To do
Would you retype the listing word for word, skipping its pictures?

Supplied data

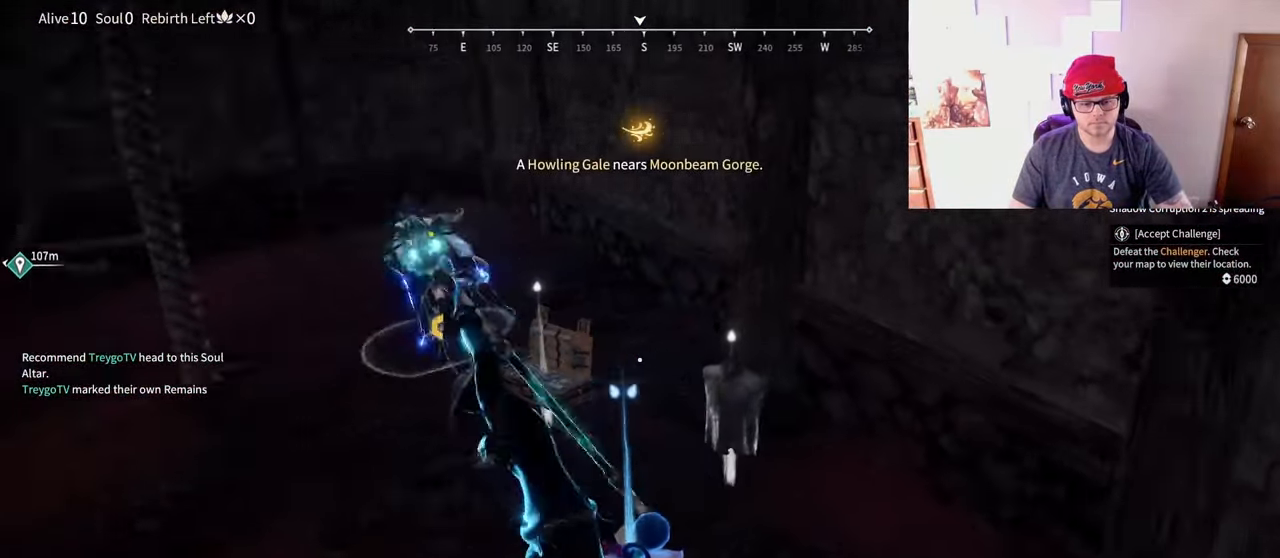
{"keys": [], "mouse": [], "events": [[483, "mouse_right", "up"]]}
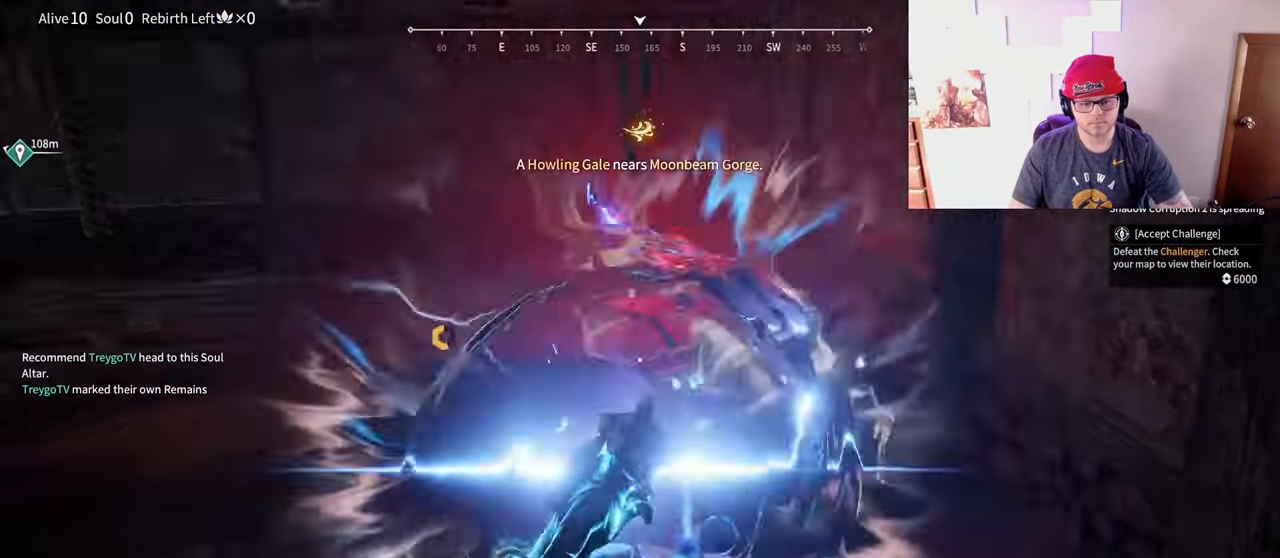
{"keys": [], "mouse": ["right"], "events": [[500, "mouse_right", "down"]]}
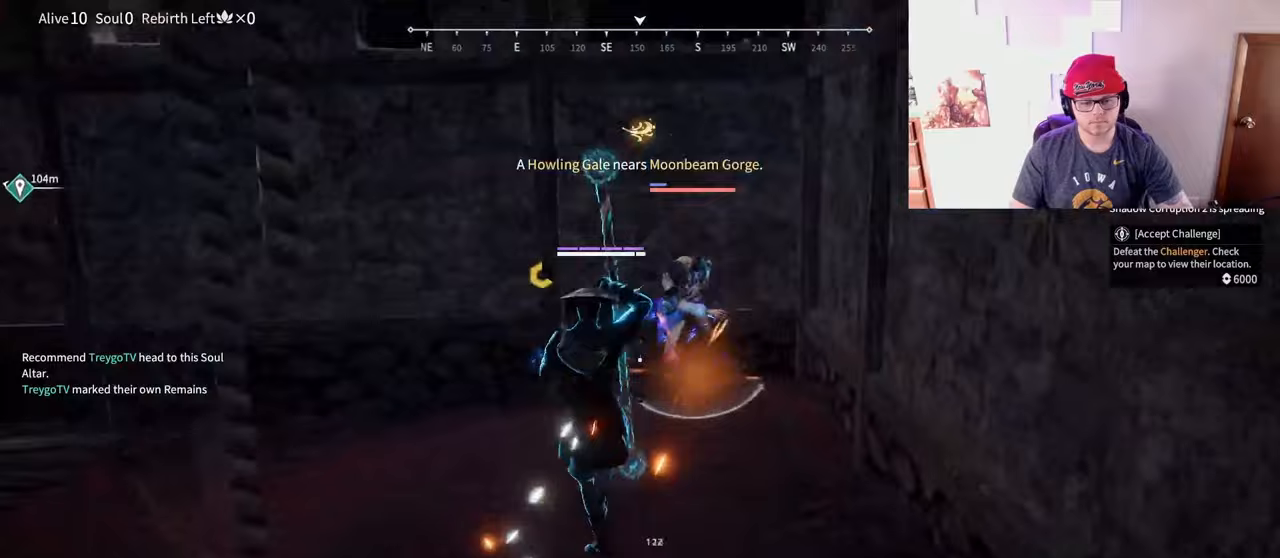
{"keys": [], "mouse": [], "events": [[67, "mouse_right", "up"], [117, "mouse_right", "down"], [200, "mouse_right", "up"], [267, "mouse_right", "down"], [333, "mouse_right", "up"]]}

Task answer
{"keys": [], "mouse": [], "events": [[483, "mouse_right", "up"]]}
{"keys": [], "mouse": ["right"], "events": [[500, "mouse_right", "down"]]}
{"keys": [], "mouse": [], "events": [[67, "mouse_right", "up"], [117, "mouse_right", "down"], [200, "mouse_right", "up"], [267, "mouse_right", "down"], [333, "mouse_right", "up"]]}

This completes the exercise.